After touting estate tax, Bill and Hillary Clinton seize on loopholes
Estate tax champions Bill and Hillary Clinton are doing just about everything in their power to stave off hefty estate taxes on their own personal fortune, according to Bloomberg News.
The report out Tuesday shows that the two heads of the political dynasty have been seizing on legal but slippery loopholes to minimize taxes on inherited wealth - maneuvers not atypical of multimillionaires but which will inevitably drum up cries of hypocrisy based on the Clintons' active support for the estate tax in the past.
Bloomberg cites county property records that show the Clintons divided ownership of their New York home into separate 50 percent shares, then placed those shares into trusts. The moves ensure that any growth in the house's value will occur outside their estate and that they can claim a discounted value for the home, which could save the Clintons hundreds of thousands in estate tax avoidance.
"The goal is really be thoughtful and try to build up the nontaxable estate, and that's really what this is," David Scott Sloan, a partner at Holland & Knight LLP in Boston, explained to Bloomberg. "You're creating things that are going to be on the nontaxable side of the balance sheet when they die."
Bill Clinton supported the estate tax during his eight-year tenure in the Oval Office; Hillary Clinton during her 2008 White House bid advocated making the wealthiest Americans pay more estate tax by capping the per-person exemption at $3.5 million and setting the top rate at 45 percent.
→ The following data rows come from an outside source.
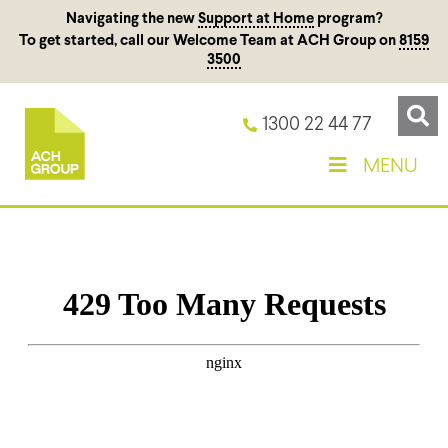
Navigating the new
Support at Home
program?
To get started, call our Welcome Team at ACH Group on
8159
3500
1300 22 44 77
MENU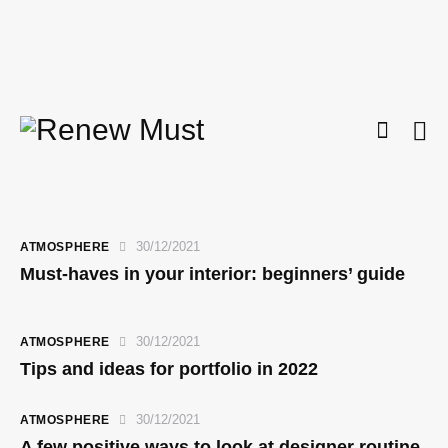
30/12/2021
ATMOSPHERE
Must-haves in your interior: beginners’ guide
30/12/2021
ATMOSPHERE
Tips and ideas for portfolio in 2022
30/12/2021
ATMOSPHERE
A few positive ways to look at designer routine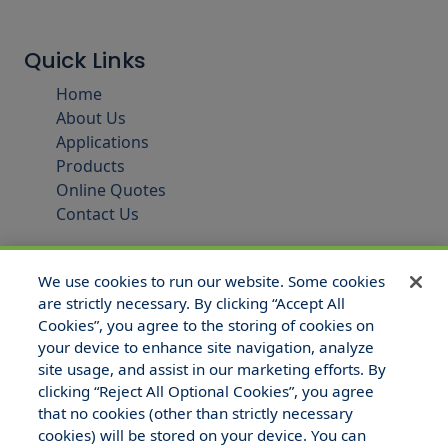
Quick Links
Home
About Us
Applications
Products
Online Quotes
Contact Us
We use cookies to run our website. Some cookies
are strictly necessary. By clicking “Accept All
Cookies”, you agree to the storing of cookies on
your device to enhance site navigation, analyze
site usage, and assist in our marketing efforts. By
clicking “Reject All Optional Cookies”, you agree
that no cookies (other than strictly necessary
© 2025 Hull and Company Texas. All Rights Reserved.
cookies) will be stored on your device. You can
Without the estate tax, she said during a 2007 appearance with billionaire Warren Buffet, the United States could devolve into a nation that's "dominated by inherited wealth."
As the early frontrunner for the 2016 Democratic presidential nomination, Hillary Clinton stands to hurt the most from the newfound disconnect. In 2012, similar criticisms dogged Republican nominee Mitt Romney after reports surfaced suggesting his fortune was housed in offshore bank accounts in Bermuda, the Cayman Islands and Switzerland.
The Bloomberg report also happens to come on the heels of another wealth-related headache for the former secretary of state.
Accidentally casting herself as out-of-touch with the real struggles of working- and middle-class Americans, Hillary Clinton said during a recent interview that she and her husband were "dead broke" after he vacated the presidency in 2001. Republicans had a field day with the quote, trumpeting her notoriously high speaking fees, multimillion dollar book advances and her family's multiple homes.